Cara Membentuk Isim fa’il
Sebagaimana yang telah ketahui sebelumnya, bahwa isim fa’il termasuk isim musytaq sehingga ada kaidah atau aturan untuk membentuknya. Pola atau wazan pada isim fa’il berbeda-beda sesuai dengan wazan fi’il-nya. Ada yang berasal dari fi’il tsulatsi mujarrod dan ada juga yang selainnya.
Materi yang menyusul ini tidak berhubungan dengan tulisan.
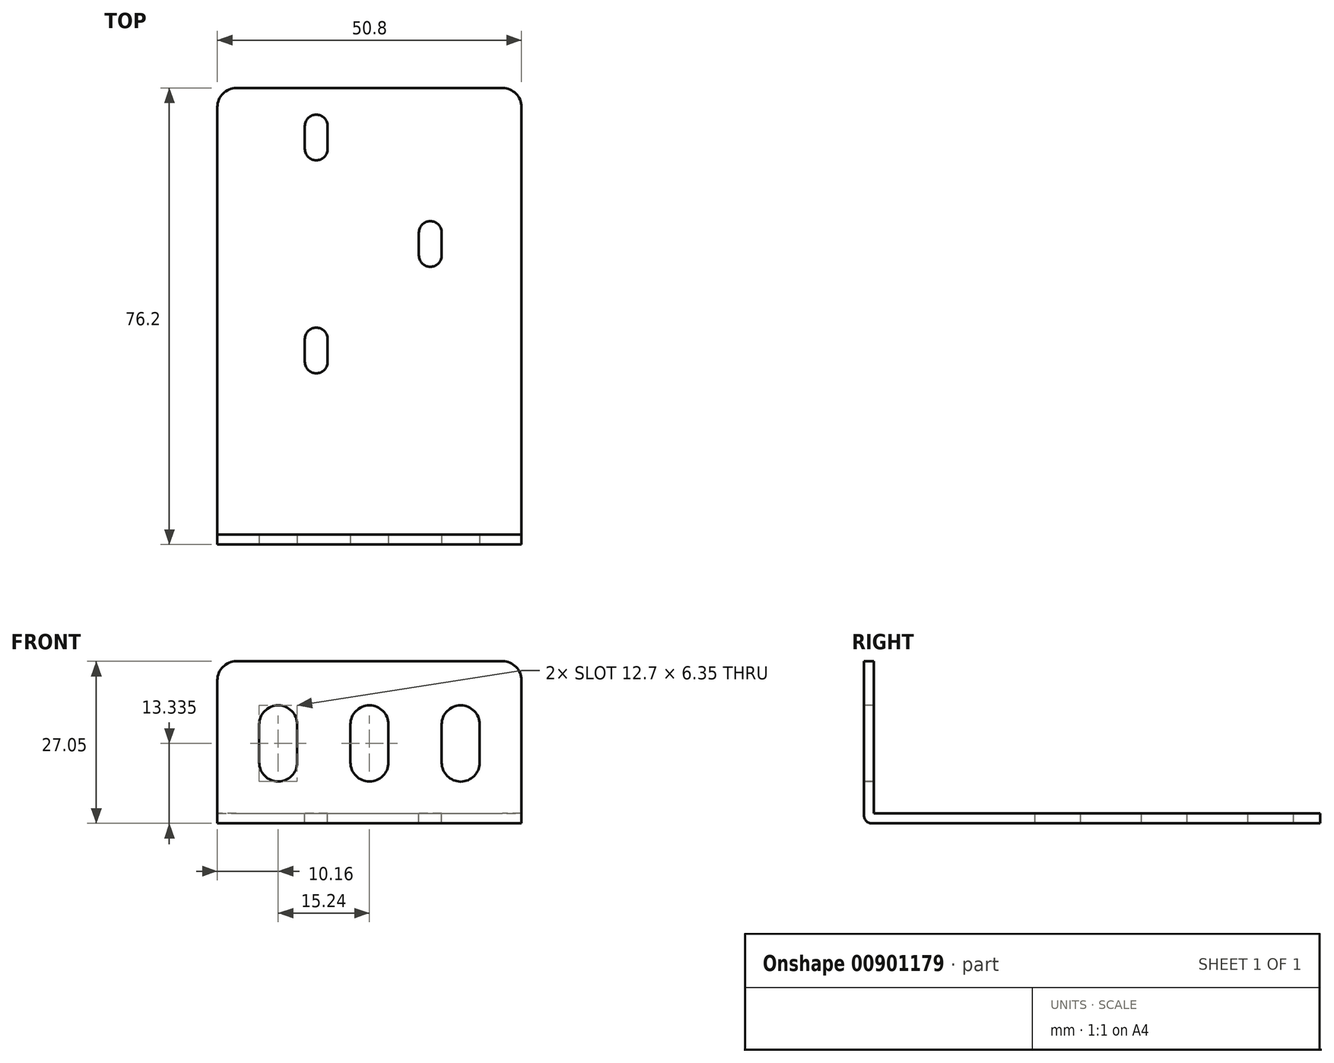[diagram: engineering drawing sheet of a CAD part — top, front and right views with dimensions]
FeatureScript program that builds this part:
annotation { "Feature Type Name" : "Feature", "Feature Type Description" : "" }
export const myFeature = defineFeature(function(context is Context, id is Id, definition is map)
    precondition{}
    {
        {
            var Q0;
            Q0=qCreatedBy(makeId("Top.planeOp"),FACE);
            var sketch = newSketch(context, id + "F0", { "sketchPlane" : qUnion([Q0])});
            skLineSegment(sketch, "E0.bottom", {"start": v(-25.4, 34.3) * mm, "end": v(25.4, 34.3) * mm});
            skLineSegment(sketch, "E0.top", {"start": v(-25.4, -41.91) * mm, "end": v(25.4, -41.9) * mm});
            skLineSegment(sketch, "E0.left", {"start": v(-25.4, 34.3) * mm, "end": v(-25.4, -41.91) * mm});
            skLineSegment(sketch, "E0.right", {"start": v(25.4, 34.3) * mm, "end": v(25.4, -41.9) * mm});
            skSolve(sketch);
        }
        {
            var Q0;
            Q0=makeQuery(id+"F0.imprint","IMPRINT",FACE,{"disambiguationData":[TD([[makeQuery(id+"F0.imprint","IMPRINT",EDGE,{"derivedFrom":sQuery(id+"F0.wireOp",EDGE,"E0.bottom")}),-1.0]])]});
            extrude(context, id + "F1", {"entities" : qUnion([Q0]), "depth" : 1.65 * mm, "offsetDistance" : 25.4 * mm});
        }
        {
            var Q0;
            Q0=makeQuery(id+"F1.opExtrude","CAP_FACE",FACE,{"disambiguationData":[OSD([sQuery(id+"F0.wireOp",EDGE,"E0.bottom"),sQuery(id+"F0.wireOp",EDGE,"E0.top"),sQuery(id+"F0.wireOp",EDGE,"E0.left"),sQuery(id+"F0.wireOp",EDGE,"E0.right")])],"isStart":false});
            var sketch = newSketch(context, id + "F2", { "sketchPlane" : qUnion([Q0])});
            skLineSegment(sketch, "E1.bottom", {"start": v(-25.4, -41.91) * mm, "end": v(25.4, -41.91) * mm});
            skLineSegment(sketch, "E1.top", {"start": v(-25.4, -40.26) * mm, "end": v(25.4, -40.26) * mm});
            skLineSegment(sketch, "E1.left", {"start": v(-25.4, -41.91) * mm, "end": v(-25.4, -40.26) * mm});
            skLineSegment(sketch, "E1.right", {"start": v(25.4, -41.91) * mm, "end": v(25.4, -40.26) * mm});
            skSolve(sketch);
        }
        {
            var Q0;
            Q0=makeQuery(id+"F2.imprint","IMPRINT",FACE,{"disambiguationData":[TD([[makeQuery(id+"F2.imprint","IMPRINT",EDGE,{"derivedFrom":sQuery(id+"F2.wireOp",EDGE,"E1.bottom")}),1.0]])]});
            extrude(context, id + "F3", {"entities" : qUnion([Q0]), "operationType" : NewBodyOperationType.ADD, "depth" : 25.4 * mm, "offsetDistance" : 25.4 * mm});
        }
        {
            var Q0;
            Q0=makeQuery(id+"F1.opExtrude","CAP_EDGE",EDGE,{"disambiguationData":[OSD([sQuery(id+"F0.wireOp",EDGE,"E0.top")])],"isStart":true});
            fillet(context, id + "F4", {"entities" : qUnion([Q0]), "radius" : 1.27 * mm, "tangentPropagation" : true, "allowEdgeOverflow" : false});
        }
        {
            var Q0;
            Q0=makeQuery(id+"F1.opExtrude","SWEPT_EDGE",EDGE,{"disambiguationData":[OSD([sQuery(id+"F0.wireOp",EDGE,"E0.bottom"),sQuery(id+"F0.wireOp",EDGE,"E0.right")])]});
            var Q1;
            Q1=makeQuery(id+"F1.opExtrude","SWEPT_EDGE",EDGE,{"disambiguationData":[OSD([sQuery(id+"F0.wireOp",EDGE,"E0.bottom"),sQuery(id+"F0.wireOp",EDGE,"E0.left")])]});
            var Q2;
            Q2=makeQuery(id+"F3.opExtrude","CAP_EDGE",EDGE,{"disambiguationData":[OSD([sQuery(id+"F2.wireOp",EDGE,"E1.right")])],"isStart":false});
            var Q3;
            Q3=makeQuery(id+"F3.opExtrude","CAP_EDGE",EDGE,{"disambiguationData":[OSD([sQuery(id+"F2.wireOp",EDGE,"E1.left")])],"isStart":false});
            fillet(context, id + "F5", {"entities" : qUnion([Q0, Q1, Q2, Q3]), "radius" : 3.17 * mm, "tangentPropagation" : true, "allowEdgeOverflow" : false});
        }
        {
            var Q0;
            Q0=makeQuery(id+"F1.opExtrude","CAP_FACE",FACE,{"disambiguationData":[OSD([sQuery(id+"F0.wireOp",EDGE,"E0.bottom"),sQuery(id+"F0.wireOp",EDGE,"E0.top"),sQuery(id+"F0.wireOp",EDGE,"E0.left"),sQuery(id+"F0.wireOp",EDGE,"E0.right")])],"isStart":false});
            var sketch = newSketch(context, id + "F6", { "sketchPlane" : qUnion([Q0])});
            skPoint(sketch, "E2", {"position": v(10.16, 6.35) * mm});
            skPoint(sketch, "E3", {"position": v(10.16, 10.16) * mm});
            skArc(sketch, "E4", {"start": v(12.07, 10.16) * mm, "mid": v(10.16, 12.07) * mm, "end": v(8.26, 10.16) * mm});
            skArc(sketch, "E5", {"start": v(8.26, 6.35) * mm, "mid": v(10.16, 4.45) * mm, "end": v(12.07, 6.35) * mm});
            skLineSegment(sketch, "E6.bottom", {"start": v(8.26, 10.16) * mm, "end": v(10.16, 10.16) * mm});
            skLineSegment(sketch, "E6.top", {"start": v(8.26, 6.35) * mm, "end": v(10.16, 6.35) * mm});
            skLineSegment(sketch, "E6.left", {"start": v(8.26, 10.16) * mm, "end": v(8.26, 6.35) * mm});
            skLineSegment(sketch, "E6.right", {"start": v(12.07, 10.16) * mm, "end": v(12.07, 6.35) * mm});
            skArc(sketch, "E7", {"start": v(-6.98, 27.94) * mm, "mid": v(-8.89, 29.85) * mm, "end": v(-10.8, 27.94) * mm});
            skArc(sketch, "E8", {"start": v(-10.8, 24.13) * mm, "mid": v(-8.89, 22.23) * mm, "end": v(-6.98, 24.13) * mm});
            skLineSegment(sketch, "E9.left", {"start": v(-10.8, 27.94) * mm, "end": v(-10.8, 24.13) * mm});
            skLineSegment(sketch, "E9.right", {"start": v(-6.98, 27.94) * mm, "end": v(-6.98, 24.13) * mm});
            skArc(sketch, "E10", {"start": v(-6.98, -7.62) * mm, "mid": v(-8.89, -5.71) * mm, "end": v(-10.8, -7.62) * mm});
            skArc(sketch, "E11", {"start": v(-10.8, -11.43) * mm, "mid": v(-8.89, -13.33) * mm, "end": v(-6.98, -11.43) * mm});
            skLineSegment(sketch, "E12.left", {"start": v(-10.8, -7.62) * mm, "end": v(-10.8, -11.43) * mm});
            skLineSegment(sketch, "E12.right", {"start": v(-6.98, -7.62) * mm, "end": v(-6.98, -11.43) * mm});
            skSolve(sketch);
        }
        {
            var Q0;
            Q0=makeQuery(id+"F6.imprint","IMPRINT",FACE,{"disambiguationData":[TD([[makeQuery(id+"F6.imprint","IMPRINT",EDGE,{"derivedFrom":sQuery(id+"F6.wireOp",EDGE,"E7")}),1.0]])]});
            var Q1;
            Q1=makeQuery(id+"F6.imprint","IMPRINT",FACE,{"disambiguationData":[TD([[makeQuery(id+"F6.imprint","IMPRINT",EDGE,{"derivedFrom":sQuery(id+"F6.wireOp",EDGE,"E4")}),1.0]])]});
            var Q2;
            Q2=makeQuery(id+"F6.imprint","IMPRINT",FACE,{"disambiguationData":[TD([[makeQuery(id+"F6.imprint","IMPRINT",EDGE,{"derivedFrom":sQuery(id+"F6.wireOp",EDGE,"E10")}),1.0]])]});
            extrude(context, id + "F7", {"entities" : qUnion([Q0, Q1, Q2]), "operationType" : NewBodyOperationType.REMOVE, "oppositeDirection" : true, "depth" : 25.4 * mm, "offsetDistance" : 25.4 * mm});
        }
        {
            var Q0;
            Q0=makeQuery(id+"F3.boolean.opBoolean","MERGE",FACE,{"derivedFrom":[makeQuery(id+"F1.opExtrude","SWEPT_FACE",FACE,{"disambiguationData":[OSD([sQuery(id+"F0.wireOp",EDGE,"E0.top")])]}),makeQuery(id+"F3.opExtrude","SWEPT_FACE",FACE,{"disambiguationData":[OSD([sQuery(id+"F2.wireOp",EDGE,"E1.bottom")])]})]});
            var sketch = newSketch(context, id + "F8", { "sketchPlane" : qUnion([Q0])});
            skPoint(sketch, "E13", {"position": v(-15.24, 16.51) * mm});
            skPoint(sketch, "E14", {"position": v(-15.24, 10.16) * mm});
            skLineSegment(sketch, "E15.left", {"start": v(-18.41, 16.51) * mm, "end": v(-18.41, 10.16) * mm});
            skLineSegment(sketch, "E15.right", {"start": v(-12.06, 16.51) * mm, "end": v(-12.06, 10.16) * mm});
            skArc(sketch, "E16", {"start": v(-12.06, 16.51) * mm, "mid": v(-15.24, 19.69) * mm, "end": v(-18.41, 16.51) * mm});
            skArc(sketch, "E17", {"start": v(-18.41, 10.16) * mm, "mid": v(-15.24, 6.99) * mm, "end": v(-12.06, 10.16) * mm});
            skPoint(sketch, "E18", {"position": v(0, 10.16) * mm});
            skPoint(sketch, "E19", {"position": v(0, 16.51) * mm});
            skPoint(sketch, "E20", {"position": v(15.24, 16.51) * mm});
            skLineSegment(sketch, "E21.bottom", {"start": v(0, 16.51) * mm, "end": v(3.18, 16.51) * mm});
            skLineSegment(sketch, "E21.top", {"start": v(0, 10.16) * mm, "end": v(3.18, 10.16) * mm});
            skLineSegment(sketch, "E21.right", {"start": v(3.18, 16.51) * mm, "end": v(3.18, 10.16) * mm});
            skLineSegment(sketch, "E22.bottom", {"start": v(15.24, 16.51) * mm, "end": v(18.41, 16.51) * mm});
            skLineSegment(sketch, "E22.right", {"start": v(18.41, 16.51) * mm, "end": v(18.41, 12.81) * mm});
            skArc(sketch, "E23", {"start": v(3.18, 16.51) * mm, "mid": v(0, 19.69) * mm, "end": v(-3.18, 16.51) * mm});
            skArc(sketch, "E24", {"start": v(-3.18, 10.16) * mm, "mid": v(0, 6.99) * mm, "end": v(3.18, 10.16) * mm});
            skArc(sketch, "E25", {"start": v(18.41, 16.51) * mm, "mid": v(15.24, 19.69) * mm, "end": v(12.06, 16.51) * mm});
            skLineSegment(sketch, "E26.right", {"start": v(-3.18, 16.51) * mm, "end": v(-3.18, 10.16) * mm});
            skLineSegment(sketch, "E27.bottom", {"start": v(18.41, 16.51) * mm, "end": v(15.24, 16.51) * mm});
            skLineSegment(sketch, "E27.top", {"start": v(18.41, 10.14) * mm, "end": v(15.24, 10.14) * mm});
            skLineSegment(sketch, "E27.left", {"start": v(18.41, 16.51) * mm, "end": v(18.41, 10.14) * mm});
            skLineSegment(sketch, "E27.right", {"start": v(12.06, 16.51) * mm, "end": v(12.06, 10.14) * mm});
            skArc(sketch, "E28", {"start": v(12.06, 10.14) * mm, "mid": v(15.24, 6.96) * mm, "end": v(18.41, 10.14) * mm});
            skSolve(sketch);
        }
        {
            var Q0;
            Q0=makeQuery(id+"F8.imprint","IMPRINT",FACE,{"disambiguationData":[TD([[makeQuery(id+"F8.imprint","IMPRINT",EDGE,{"derivedFrom":sQuery(id+"F8.wireOp",EDGE,"E15.left")}),1.0]])]});
            var Q1;
            Q1=makeQuery(id+"F8.imprint","IMPRINT",FACE,{"disambiguationData":[TD([[makeQuery(id+"F8.imprint","IMPRINT",EDGE,{"derivedFrom":sQuery(id+"F8.wireOp",EDGE,"E23")}),1.0]])]});
            var Q2;
            Q2=makeQuery(id+"F8.imprint","IMPRINT",FACE,{"disambiguationData":[TD([[makeQuery(id+"F8.imprint","IMPRINT",EDGE,{"derivedFrom":sQuery(id+"F8.wireOp",EDGE,"E25")}),1.0]])]});
            extrude(context, id + "F9", {"entities" : qUnion([Q0, Q1, Q2]), "operationType" : NewBodyOperationType.REMOVE, "oppositeDirection" : true, "depth" : 25.4 * mm, "offsetDistance" : 25.4 * mm});
        }
    });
- Jika dibentuk dari fi’il tsulatsi mujarrod maka wazan dari isim fa’il-nya adalah (فاعل) fa’il.[2] Misal:
طالب, عالم
Akan tetapi, jika huruf kedua atau yang disebut ‘ainul fi’il-nya adalah huruf ‘illah maka huruf tersebut diganti dengan huruf hamzah[3]. Seperti fi’il صام يصوم maka isim fa’il-nya adalah صائم. Dan terkadang wazan فاعل ada juga yang dimaksudkan untuk menunjukkan isim maf’ul. Misalnya dalam firman Allah:
فَهُوَ فِى عِيشَةٍ رَّاضِيَةٍ
Rodhiyah dalam ayat di atas maksudnya adalah mardhiyyah.
- Jika dari selain fi’il tsulatsi mujarrod maka cara membentuk isim fa’il-nya adalah dengan mengikuti langkah-langkah berikut:
1) Dibentuk dari wazan fi’il mudhori’nya.
2) Huruf mudhoro’ah diganti dengan huruf miim yang berharokat dhommah.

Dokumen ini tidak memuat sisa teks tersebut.